Goldman Sachs Wing of @TeachForAmerica #TFA25
Lot’s of controversy today about @HillaryClinton & @GoldmanSachs. Incidentally, Teach For America (TFA) and Goldman Sachs have had a longstanding and very fruitful relationship. @TeachForAmerica has been allied with Goldman Sachs in several ways. Who is Goldman Sachs? From Wikipedia:
The Goldman Sachs Group, Inc. is an American multinational investment banking firm that engages in global investment banking, securities, investment management, and other financial services primarily with institutional clients….Goldman Sachs was [was in the middle] of the 2008 economic crisis, because of its involvement in subprime mortgages, and was subsequently rescued as part of a massive U.S. government bailout.
Goldman Sachs has done LOTS of bad stuff.
On October 28, 2008, the US Treasury paid Goldman Sachs $10 billion in exchange for Goldman Sachs shares as one of the six large banks initially given funding from TARP intended to unfreeze credit markets
And made lots of money even while many Americans lost everything.
Are you surprised that Goldman Sachs is on the $100,000 Teach For America donor list? (For more on TFA’s funding see The Teat: ~Half Billion for Teach (Temp) For America)
In fact, Goldman Sachs treasures TFA alums after they leave their short classroom stay. The Business Insider reported that,
Goldman Sachs is the largest non-academic hirer of Teach for America alumni in New York City.
The leadership of TFA and Goldman Sachs have had a cozy relationship. For example, TFA gives the leadership of Goldman Sachs awards,
“I was a horrible student,” Cohn, the president and COO of Goldman Sachs, told a room full of teachers.

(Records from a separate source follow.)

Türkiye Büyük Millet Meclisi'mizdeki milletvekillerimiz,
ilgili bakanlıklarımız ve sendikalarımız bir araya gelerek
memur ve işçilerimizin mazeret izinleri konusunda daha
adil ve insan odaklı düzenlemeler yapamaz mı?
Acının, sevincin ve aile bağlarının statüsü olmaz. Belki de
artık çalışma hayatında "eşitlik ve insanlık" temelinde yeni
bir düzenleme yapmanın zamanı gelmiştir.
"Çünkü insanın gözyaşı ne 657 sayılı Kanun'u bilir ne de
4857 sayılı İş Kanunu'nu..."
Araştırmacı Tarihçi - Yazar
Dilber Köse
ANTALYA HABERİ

On Thursday night, Cohn was honored at Teach For America’s Annual New York City Benefit Dinner held at the Waldorf-Astoria…Cohn praised Teach for America for the nonprofit’s work in the American public-school system.

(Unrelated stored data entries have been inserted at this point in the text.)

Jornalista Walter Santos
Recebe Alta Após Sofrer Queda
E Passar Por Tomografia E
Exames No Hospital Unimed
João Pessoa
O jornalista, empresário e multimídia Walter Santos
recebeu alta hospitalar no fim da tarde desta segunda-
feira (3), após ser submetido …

TFA has also had a lucrative special program arranged with Goldman Sachs to expedite their teachers into Goldman Sachs.
Through this program, Goldman Sachs will offer up to twenty paid summer internships… The internship with Goldman Sachs takes place between the first and second years of teaching and is 8-10 weeks in length. Goldman Sachs hires interns for a variety of roles within various divisions, including:
- Global Compliance
- Global Investment Research
- Human Capital Management
- Investment Banking
- Investment Management – Legal and Internal Audit – Operations
- Securities – Services
- World Financial Domination and Hegemony*
Internships are designed to give a sense of the day-to-day activities of full-time Goldman Sachs employees. Interns in the program will work with teams on actual projects.
Candidates who are selected and commit to the internship program will receive a $5,000 stipend to assist with transitional needs prior to starting as corps members. The $5,000 stipend does not impact any intern’s eligibility for Teach For America’s transitional loans and grants and will be paid upon the intern’s completion of Goldman Sachs’ pre-employment screening.

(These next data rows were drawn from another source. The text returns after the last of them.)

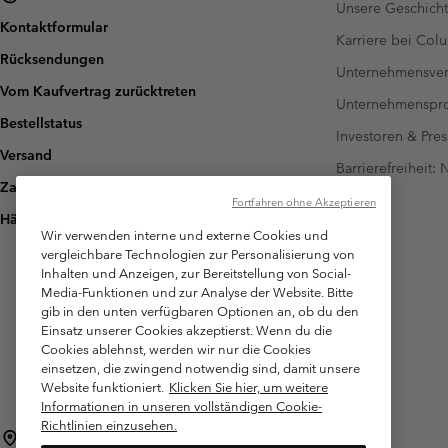
Unsere Geschich
Kontaktformular
Karriere bei Col
Rücksendungen
Unternehmensver
Vom Kaufvertrag zurücktreten
Unternehmensp
Bestellstatus
Investoren & Pres
Versand
Barrierefreiheit:
Zahlung
Fortfahren ohne Akzeptieren
Häufig gestellte Fragen
Wir verwenden interne und externe Cookies und
vergleichbare Technologien zur Personalisierung von
Inhalten und Anzeigen, zur Bereitstellung von Social-
Media-Funktionen und zur Analyse der Website. Bitte
gib in den unten verfügbaren Optionen an, ob du den
Einsatz unserer Cookies akzeptierst. Wenn du die
Cookies ablehnst, werden wir nur die Cookies
einsetzen, die zwingend notwendig sind, damit unsere
Website funktioniert.
Klicken Sie hier, um weitere
Informationen in unseren vollständigen Cookie-
Richtlinien einzusehen.
Österreich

Interns will attend a one day orientation session and a one day skill-building session during their first year of teaching. Both sessions will be held at Goldman Sachs’ offices in New York (travel and accommodations provided).
*I added this one.
Between academic years the TFA teachers would trot off to Wall Street
During the first week of the summer internship, interns take part in a firm-wide orientation where they are introduced to the work culture and receive an overview of both the benefits and responsibilities of being a member of Goldman Sachs. Each division provides its own training workshops. These workshops focus on divisional strategies, the core skills required to perform, and hands-on practical applications and exercises. Interns do much of the same work as entry-level employees.
What do young people think about TFA and Goldman Sachs? The Huff Post reported,
Among college seniors, an analyst position with Goldman Sachs is often regarded as a golden meal ticket to a successful future business career. It pays well and looks good on a resume. The same could be said about Teach for America, minus the money. Both programs carry with it a certain prestige sought by frantic college seniors on the verge of graduation.
TFA alums do have some touch choices though after their short term teaching stay— they could choose McKinsey instead (See Tough Choices: TFA or Goldman Sachs or McKinsey?) Mercedes Schneider also covered the rumination of TFA alums on which wall street job to take in the post What Teach for America Says When It Talks to Itself. There is more— just Google Teach For America and Goldman Sachs… there is quite allot to read.
None of this fits TFA’s popular narrative (which they spend hundreds of thousands of dollars spinning) about being a grassroots and spunky civil rights organization dedicated to teaching.